Pull every line containing "közösségi" from the listing below.

■ Input for this task
----
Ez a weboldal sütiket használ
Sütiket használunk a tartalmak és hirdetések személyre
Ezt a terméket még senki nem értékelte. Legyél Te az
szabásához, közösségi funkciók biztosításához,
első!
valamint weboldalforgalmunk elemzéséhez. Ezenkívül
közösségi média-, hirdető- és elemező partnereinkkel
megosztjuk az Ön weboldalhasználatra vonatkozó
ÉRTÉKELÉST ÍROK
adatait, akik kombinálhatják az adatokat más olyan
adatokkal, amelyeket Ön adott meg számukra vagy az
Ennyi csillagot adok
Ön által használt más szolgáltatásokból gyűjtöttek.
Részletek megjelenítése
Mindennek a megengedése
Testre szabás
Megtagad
----
■ Reply
szabásához, közösségi funkciók biztosításához,
közösségi média-, hirdető- és elemező partnereinkkel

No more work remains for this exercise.